How plants become zombies
Forget popular video game Plants Vs. Zombies, some plants are zombies and scientists have uncovered how bacterial parasites turn them into the living dead.
“For the first time, we can reveal how this remarkable manipulation takes place,” says Professor Saskia Hogenhout.
“In that sense, the plant world is ahead of animal biology – where manipulations also take place but no mechanisms have been uncovered to show how.”
For example, the parasitic lancet liver fluke infects the brain of ants, compelling them to climb to the tip of a blade of grass and into the mouth of a grazing animal. This is not far from the brain-eating zombies of the video game. Another parasite is thought to change the behaviour of rats to make them more susceptible to predation.
“We know these parasites are puppet masters but the strings they are pulling have yet to be identified,” says Professor Hogenhout.
The plant parasite in her study is dependent on both insects to spread and plants on which to grow. It induces the plant to transform its flowers into leaf tissue, sacrificing its reproductive success and becoming sterile. It is now a zombie plant – dead to the future and destined to benefit only the survival of the bacteria.

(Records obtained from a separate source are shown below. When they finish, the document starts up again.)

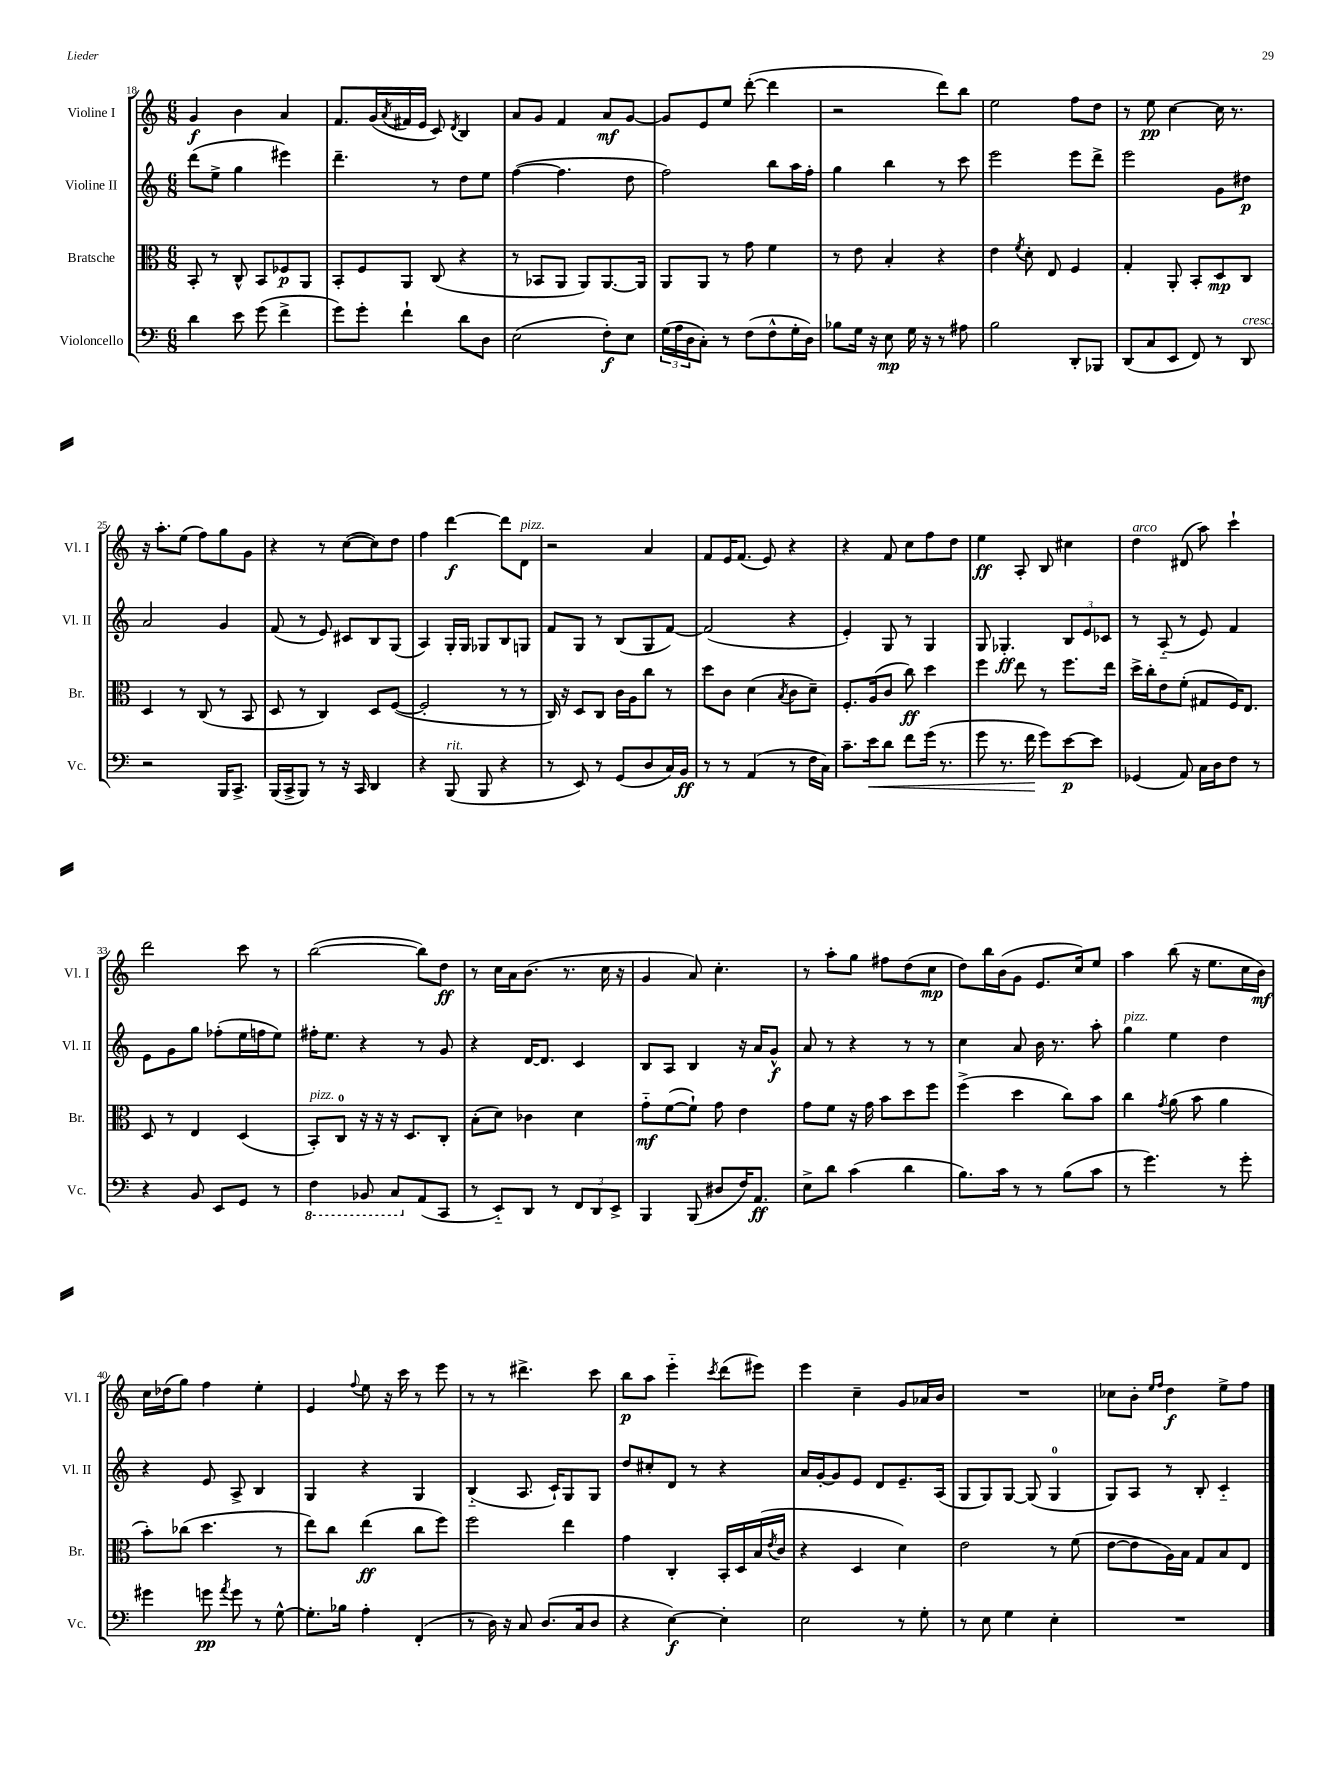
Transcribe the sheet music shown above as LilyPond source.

<<
\new StaffGroup <<
\new Staff = "s0" \with { instrumentName = "Violine I" shortInstrumentName = "Vl. I" } {
    \clef treble \key c \major \numericTimeSignature \time 6/8
    g'4\f b'4 a'4 |
    f'8. g'16( \acciaccatura { a'8 } fis'16 e'16 c'8) \acciaccatura { d'8 } b4 |
    a'8 g'8 f'4 a'8\mf g'8~ |
    g'8 e'8 e''8 d'''8~-.( d'''4 |
    r2 d'''8) b''8 |
    e''2 f''8 d''8 |
    r8 e''8\pp c''4~ c''16 r8. |
    r16 a''8.-. e''8( f''8) g''8 g'8 |
    r4 r8 c''8~( c''8) d''8 |
    f''4 d'''4~\f d'''8 d'8^\markup { \italic "pizz." } |
    r2 a'4 |
    f'8 e'16 f'8.( e'8) r4 |
    r4 f'8 c''8 f''8 d''8 |
    e''4\ff a8-. b8 cis''4 |
    d''4^\markup { \italic "arco" } dis'8( a''8) c'''4-! |
    d'''2 c'''8 r8 |
    b''2~( b''8) d''8\ff |
    r8 c''16 a'16 b'8.( r8. c''16 r16 |
    g'4 a'8) c''4.-. |
    r8 a''8-. g''8 fis''8 d''8( c''8\mp |
    d''8) b''16 b'16( g'8 e'8. c''16) e''8 |
    a''4 b''8( r16 e''8. c''16 b'16\mf) |
    c''16 des''16( g''8) f''4 e''4-. |
    e'4 \appoggiatura { f''8 } e''8 r16 c'''16 r8 e'''8 |
    r8 r8 dis'''4.-> c'''8 |
    b''8\p a''8 e'''4-_ \acciaccatura { c'''8 } d'''8( eis'''8) |
    e'''4 c''4-- g'8 aes'16 b'16 |
    R2. |
    ces''8 b'8-. \grace { e''16 f''16 } d''4\f e''8-> f''8 \bar "|." |
}
\new Staff = "s1" \with { instrumentName = "Violine II" shortInstrumentName = "Vl. II" } {
    \clef treble \key c \major \numericTimeSignature \time 6/8
    d'''8( e''8-> g''4 eis'''4) |
    d'''4.-- r8 d''8 e''8 |
    f''4~( f''4. d''8 |
    f''2) b''8 a''16 f''16-. |
    g''4 b''4 r8 c'''8 |
    e'''2 e'''8 d'''8-> |
    e'''2 g'8 dis''8\p |
    a'2 g'4 |
    f'8( r8 e'8) cis'8 b8 g8( |
    a4) g16-. g16 ges8 b8 g8 |
    f'8 g8 r8 b8( g8 f'8~) |
    f'2( r4 |
    e'4-.) g8 r8 g4 |
    g8 ges4.-.\ff \tuplet 3/2 { b8 e'8 ces'8 } |
    r8 a8-_( r8 e'8) f'4 |
    e'8 g'8 g''8 fes''8-.( e''16 f''16 e''8) |
    fis''16-. e''8. r4 r8 g'8 |
    r4 d'16~ d'8. c'4 |
    b8 a8 b4 r16 a'16 g'8-^\f |
    a'8 r8 r4 r8 r8 |
    c''4 a'8 b'16 r8. a''8-. |
    g''4^\markup { \italic "pizz." } e''4 d''4 |
    r4 e'8 a8-> b4 |
    g4 r4 g4 |
    b4-_( a8. c'16-!) g8 g8 |
    d''8 cis''8-. d'8 r8 r4 |
    a'16 g'16~-. g'8 e'8 d'8 e'8.-- a16( |
    g8 g8) g8~ g8( g4-0 |
    g8) a8 r8 b8-. c'4-_ \bar "|." |
}
\new Staff = "s2" \with { instrumentName = "Bratsche" shortInstrumentName = "Br." } {
    \clef alto \key c \major \numericTimeSignature \time 6/8
    b,8-. r8 c8-^ b,8 fes8\p a,8 |
    b,8-. f8 a,8 c8( r4 |
    r8 bes,8 a,8 a,8) a,8.~ a,16 |
    a,8 a,8 r8 g'8 f'4 |
    r8 e'8 b4-. r4 |
    e'4 \acciaccatura { f'8 } d'8-. e8 f4 |
    g4-. a,8-. b,8-. d8\mp c8 |
    d4 r8 c8( r8 b,8 |
    d8 r8 c4) d8 f8~( |
    f2-. r8 r8 |
    c16) r16 d8 c8 c'16 a16 c''8 r8 |
    d''8 c'8 d'4( \acciaccatura { b8 } c'8 d'8--) |
    f8.-. a16( c'8 c''8\ff) d''4 |
    f''4 e''8 r8 f''8. e''16 |
    d''16-> c''16-. e'8 f'8-.( gis8 f16) e8. |
    d8 r8 e4 d4( |
    b,8-.^\markup { \italic "pizz." }) c8-0 r16 r16 r16 d8. c8-. |
    b8-.( d'8) ces'4 d'4 |
    g'8-_\mf f'8~( f'8-!) g'8 e'4 |
    g'8 f'8 r16 g'16 b'8 d''8 f''8 |
    f''4->( d''4 c''8) b'8 |
    c''4 \acciaccatura { g'8 } a'8( b'8 a'4 |
    b'8-.) ces''8( d''4. r8 |
    e''8) c''8 e''4\ff( c''8 f''8) |
    f''2 e''4 |
    g'4 c4-. b,16-. d16 b16( \acciaccatura { e'8 } c'16 |
    r4 d4 d'4) |
    e'2 r8 f'8( |
    e'8~ e'8 a16) b16 g8 b8 e8 \bar "|." |
}
\new Staff = "s3" \with { instrumentName = "Violoncello" shortInstrumentName = "Vc." } {
    \clef bass \key c \major \numericTimeSignature \time 6/8
    d'4 e'8 g'8( f'4-> |
    g'8) g'8-. f'4-! d'8 d8 |
    e2( f8-.\f) e8 |
    \tuplet 3/2 { g16( a16 d16 } c8-.) r8 f8( f8-^ g16-. d16) |
    bes8 g16 r16 e8\mp g16 r16 r8 ais8 |
    b2 d,8-. bes,,8 |
    d,8( c8 e,8 f,8) r8 d,8^\markup { \italic "cresc." } |
    r2 b,,16 c,8.-> |
    b,,16( c,16-> b,,8) r8 r16 c,16 d,4 |
    r4 b,,8^\markup { \italic "rit." }( b,,8 r4 |
    r8 e,8) r8 g,8( d8 c16) b,16\ff |
    r8 r8 a,4( r8 f16 c16) |
    c'8.-- e'16\< d'8 f'8 g'16( r8. |
    g'8 r8. f'16\! g'8) e'8~\p e'8 |
    ges,4( a,8) c16 d16 f8 r8 |
    r4 b,8 e,8 g,8 r8 |
    \ottava #-1 f,4 bes,,8 c,8 \ottava #0 a,8( c,8 |
    r8 e,8-_) d,8 r8 \tuplet 3/2 { f,8 d,8 e,8-> } |
    b,,4 b,,8( dis8 f16) a,8.\ff |
    e8-> d'8 c'4( d'4 |
    b8.) c'16 r8 r8 b8( c'8 |
    r8 g'4.) r8 g'8-. |
    gis'4 g'8\pp \acciaccatura { a'8 } g'8 r8 g8~-^ |
    g8.-. bes16 a4-. f,4-.( |
    r8 d16) r16 c8 d8.( c16 d8 |
    r4 e4~\f) e4-. |
    e2 r8 g8-. |
    r8 e8 g4 e4-. |
    R2. \bar "|." |
}
>>
>>
\layout { \context { \Score currentBarNumber = #18 } }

Scientists in the labs of Professor Hogenhout at the John Innes Centre, and Professors Angenent and Immink at Wageningen University in the Netherlands, have discovered that the parasitic bacterium produces a protein called SAP54 that is essential to this process. The protein is dependent for its activity on a family of plant proteins called RAD23.
These parasitic bacteria affect a broad range of plants, turning flowers green, transforming them into leaf tissue or producing a profusion of stems as in Witches Broom.
They are currently controlled by insecticides, such as neonicotinoids and pyrethroids, as they infect important crops such as maize, wheat, carrots, tomatoes, potato, oilseed rape, and grapes. The research underway could lead to ways of controlling them without using pesticides – by instead disrupting the protein now that it is known how it works.
When leafhoppers eat infected plant material, the bacteria colonise the insects, including their salivary glands. If the insect dribbles saliva as it sucks on another plant, the bacteria are able to spread into new plant tissue. The bacteria set to work on making the plant more attractive to leafhoppers.
Via the SAP54 and RAD23 proteins, the plant is coerced into transforming its flowers into leaf-like material and becomes more attractive to leafhoppers for colonisation. The leafhoppers pick up the bacteria from infected plants while feeding and then can spread the bacterial pathogen to yet more plants.
“This parasite is incapable of surviving without its insect and plant hosts and we showed that a parasite protein connects distinct processes in its host plant to manipulate both the plant and the insect vector,” says Professor Hogenhout.
“It is fascinating to consider that this bacterium is able to manipulate the way plants grow and the way insects behave to suit its own needs,” says Dr Allyson MacLean, first author on the study to be published in PLOS Biology.
The study sets the stage for understanding how other plant parasites, such as fungi, reprogram plant development.
In another recent study, Hogenhout collaborated with scientists at The Sainsbury Laboratory to gain the first insights into how a fungal parasite is able to create pseudoflowers mimicking buttercups. Creating these flowers in a relative of broccoli from the mustard family helps attract insects that spread the spores of the fungus.